## [EXERCISE]
Down to the last line, print the entries below exactly, and keep every picture out of the copy.

(Data items)
---*---

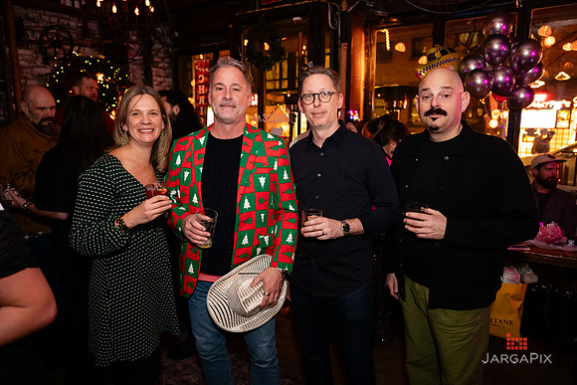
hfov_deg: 71.8
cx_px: 288
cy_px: 192
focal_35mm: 25
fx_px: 399
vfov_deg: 51.5
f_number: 3.2
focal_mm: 24.5
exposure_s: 1/125
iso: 3200
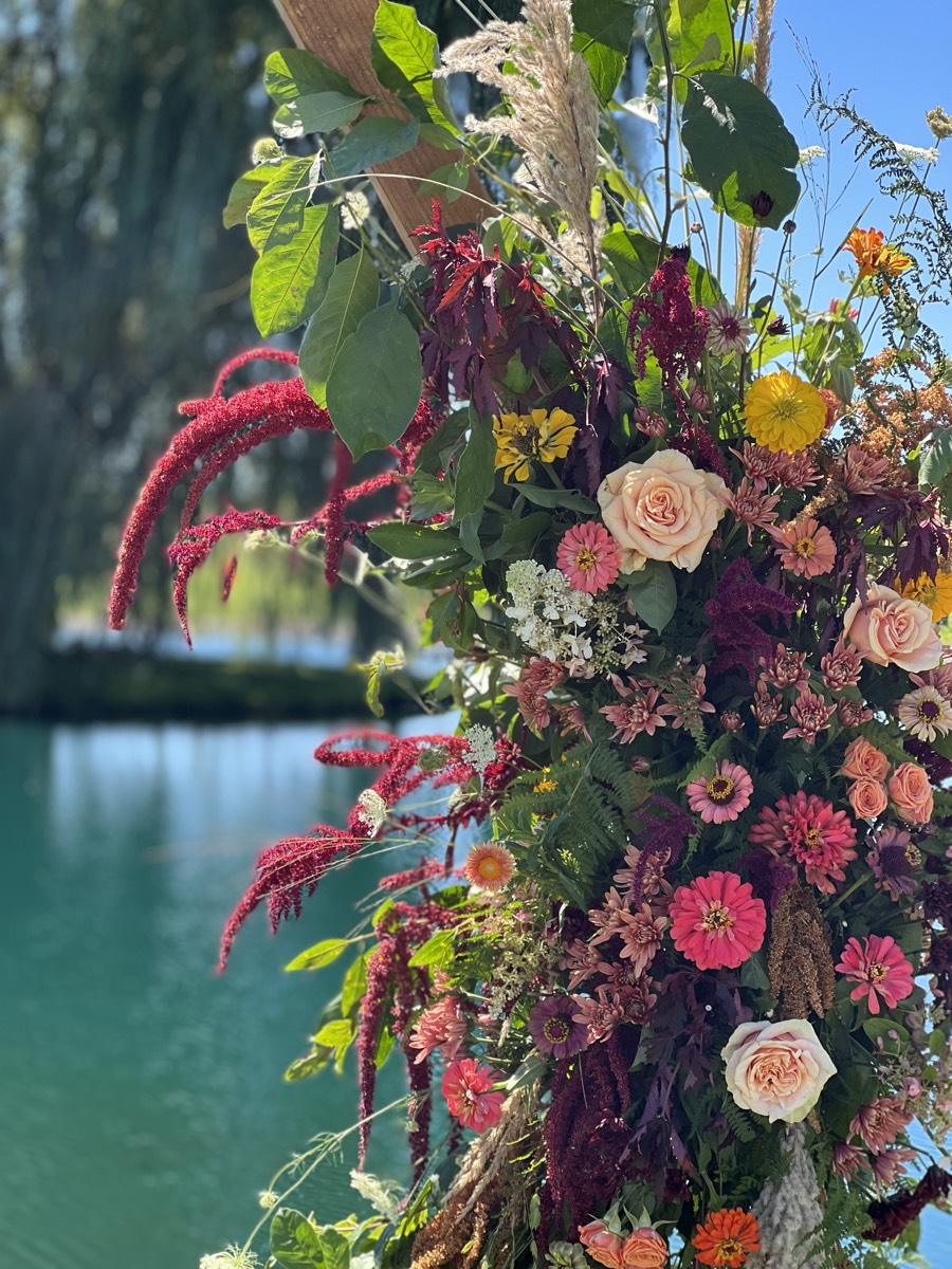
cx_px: 476
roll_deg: -2.2
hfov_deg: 19.1
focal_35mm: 77
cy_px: 634
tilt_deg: +0.1
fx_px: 2824
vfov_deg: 25.3
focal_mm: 9
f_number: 2.8
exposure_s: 1/138
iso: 25
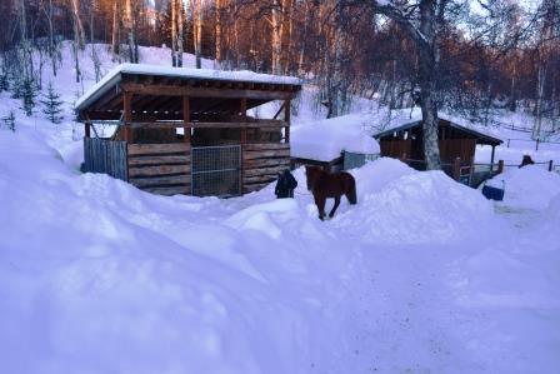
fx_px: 420
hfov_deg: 67.4
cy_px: 187
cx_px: 280
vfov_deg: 48.0
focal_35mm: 27
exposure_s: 1/200
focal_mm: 18
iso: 140
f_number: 4.5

---*---

## [ANSWER BOX]
hfov_deg: 71.8
cx_px: 288
cy_px: 192
focal_35mm: 25
fx_px: 399
vfov_deg: 51.5
f_number: 3.2
focal_mm: 24.5
exposure_s: 1/125
iso: 3200
cx_px: 476
roll_deg: -2.2
hfov_deg: 19.1
focal_35mm: 77
cy_px: 634
tilt_deg: +0.1
fx_px: 2824
vfov_deg: 25.3
focal_mm: 9
f_number: 2.8
exposure_s: 1/138
iso: 25
fx_px: 420
hfov_deg: 67.4
cy_px: 187
cx_px: 280
vfov_deg: 48.0
focal_35mm: 27
exposure_s: 1/200
focal_mm: 18
iso: 140
f_number: 4.5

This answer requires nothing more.